I suppose the worst case scenario is that I can't do long runs. I may have to stick to 10Ks and 5Ks, and I guess that'll be okay. I don't even know if I want to do another half, and won't know until after the first one. Although I was thinking "when can I do my next half?" when I was thinking of my upcoming races. I actually considered registering for one in June. I decided I should do the first one and see how that goes before I do. If I desire a half at some point in time, there are people who walk them... I may just have to be one of those people. Whatever it is, I'm not going to let it stand in my way. If I have to stick to short distances, that's okay.
I don't think I have the words to accurately describe the agony that I felt when I was sitting on that treadmill. While it was the worst leg pain I'm pretty sure I've ever experienced, the emotional part is what really hit me. The thought of not being able to run was awful. It was scary. It was a bit like a nightmare. I do believe at one point I was saying "no, no, no" through the sobs. It was horrible.

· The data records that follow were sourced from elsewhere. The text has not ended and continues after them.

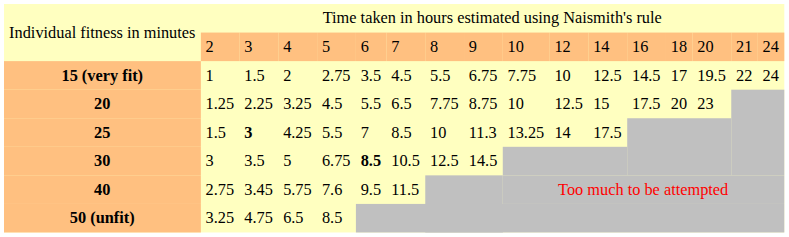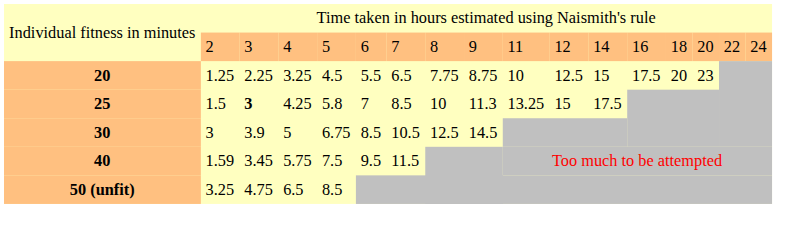Individual fitness in minutes / 4 | column 10: 10 -> 11
Individual fitness in minutes / 4 | column 16: 21 -> 22
- row: 15 (very fit) | 1 | 1.5 | 2 | 2.75 | 3.5 | 4.5 | 5.5 | 6.75 | 7.75 | 10 | 12.5 | 14.5 | 17 | 19.5 | 22 | 24
25 | column 5: 5.5 -> 5.8
25 | column 11: 14 -> 15
30 | column 3: 3.5 -> 3.9
30 | column 6: bold -> normal
40 | column 2: 2.75 -> 1.59
40 | column 5: 7.6 -> 7.5
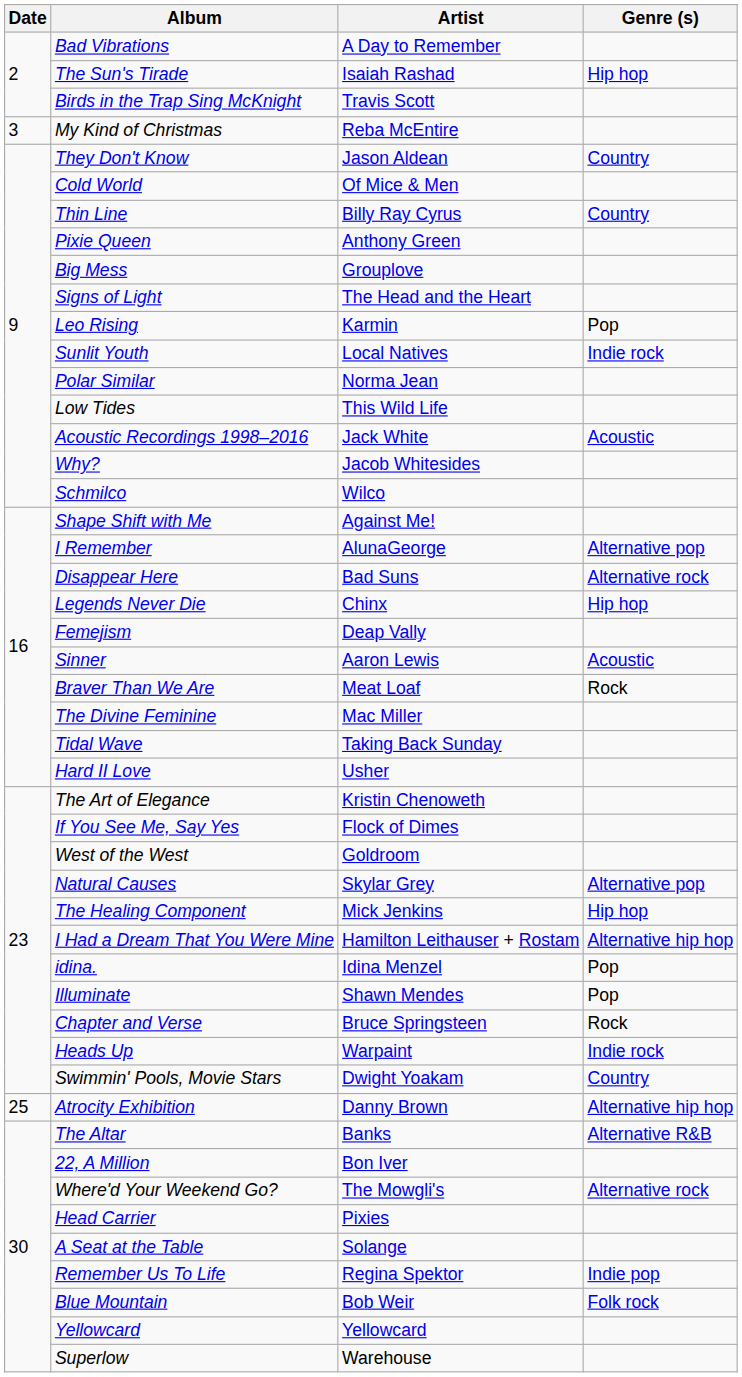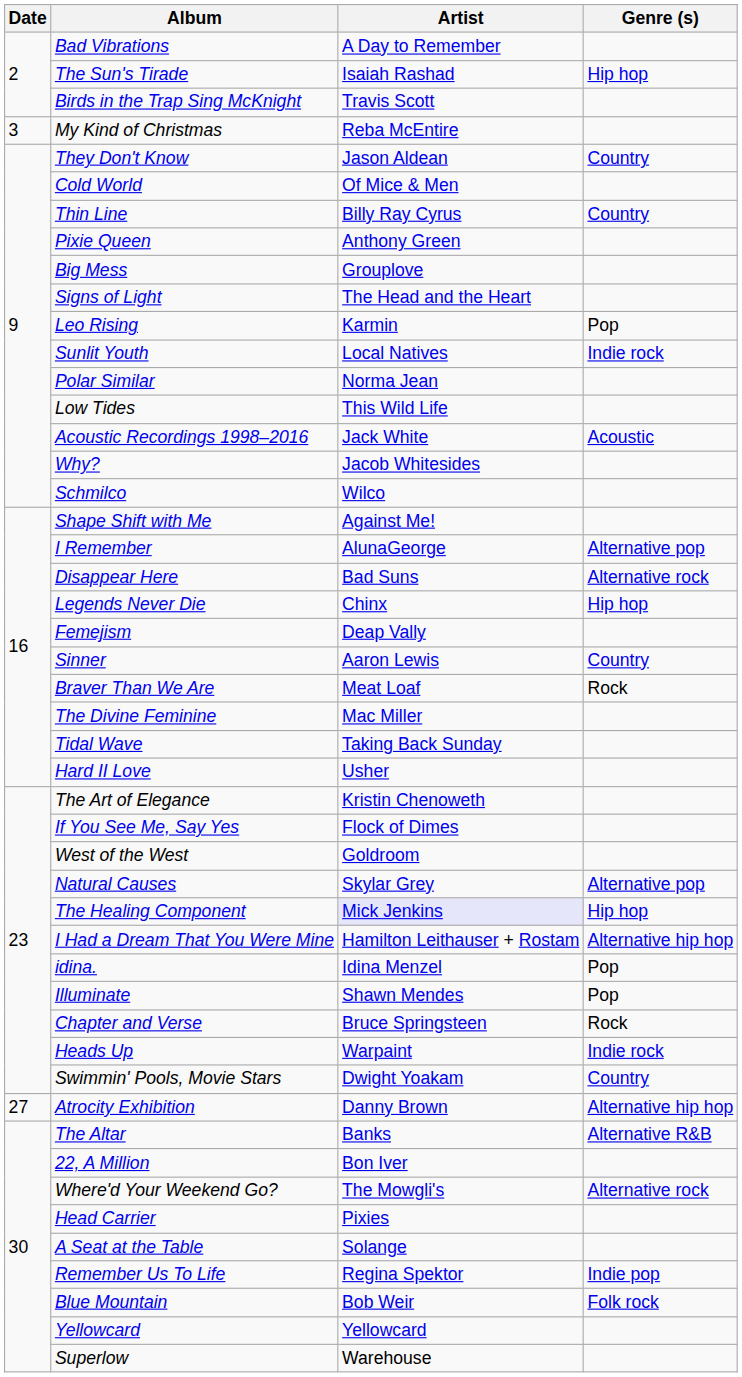Sinner | Genre (s): Acoustic -> Country
The Healing Component | Artist: no background -> lavender background
Atrocity Exhibition | Date: 25 -> 27
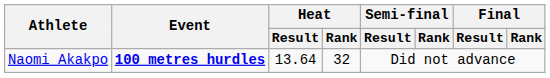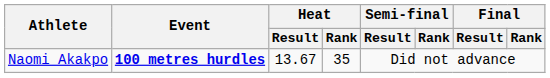Naomi Akakpo | Heat / Result: 13.64 -> 13.67
Naomi Akakpo | Heat / Rank: 32 -> 35
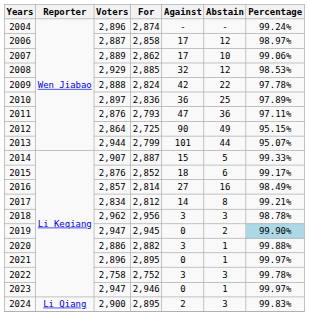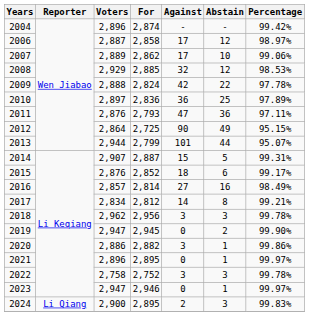2004 | Percentage: 99.24% -> 99.42%
2014 | Percentage: 99.33% -> 99.31%
2018 | Percentage: 98.78% -> 99.78%
2019 | Percentage: lightblue background -> no background
2020 | Percentage: 99.88% -> 99.86%
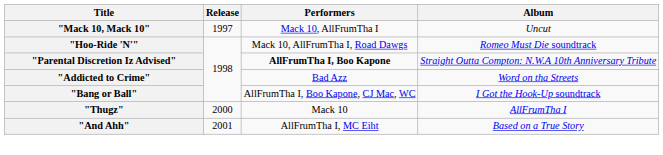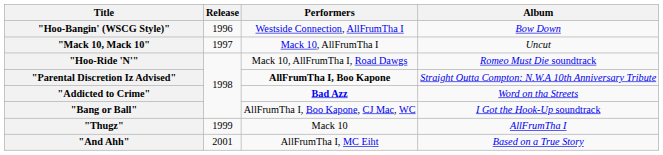+ row: "Hoo-Bangin' (WSCG Style)" | 1996 | Westside Connection, AllFrumTha I | Bow Down
"Addicted to Crime" | Performers: normal -> bold
"Thugz" | Release: 2000 -> 1999
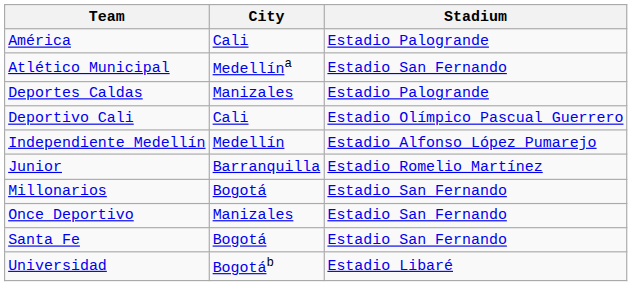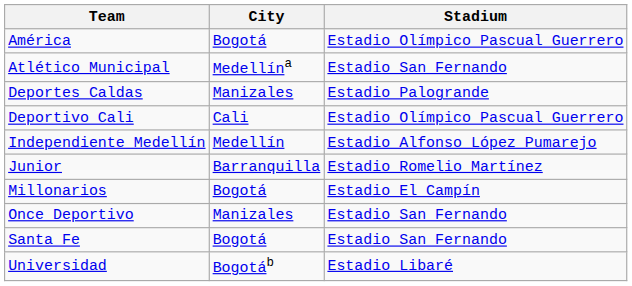América | City: Cali -> Bogotá
América | Stadium: Estadio Palogrande -> Estadio Olímpico Pascual Guerrero
Millonarios | Stadium: Estadio San Fernando -> Estadio El Campín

I'm going to appreciate every little run or walk I do from now on. I'm blessed to be healthy and have two legs that I can use. Pain or no pain, I'll find a way. Not only did it make me realize how thankful I am for that, it made me realize that I really have changed. There's not a time in the past that I would've been terrified about the possibility of never running again. Heck, running wasn't even in my vocabulary at one point in time. Then I became a runner... Now? I'll always be a runner. No matter the distance, no matter the speed, I've become a runner. And I love it.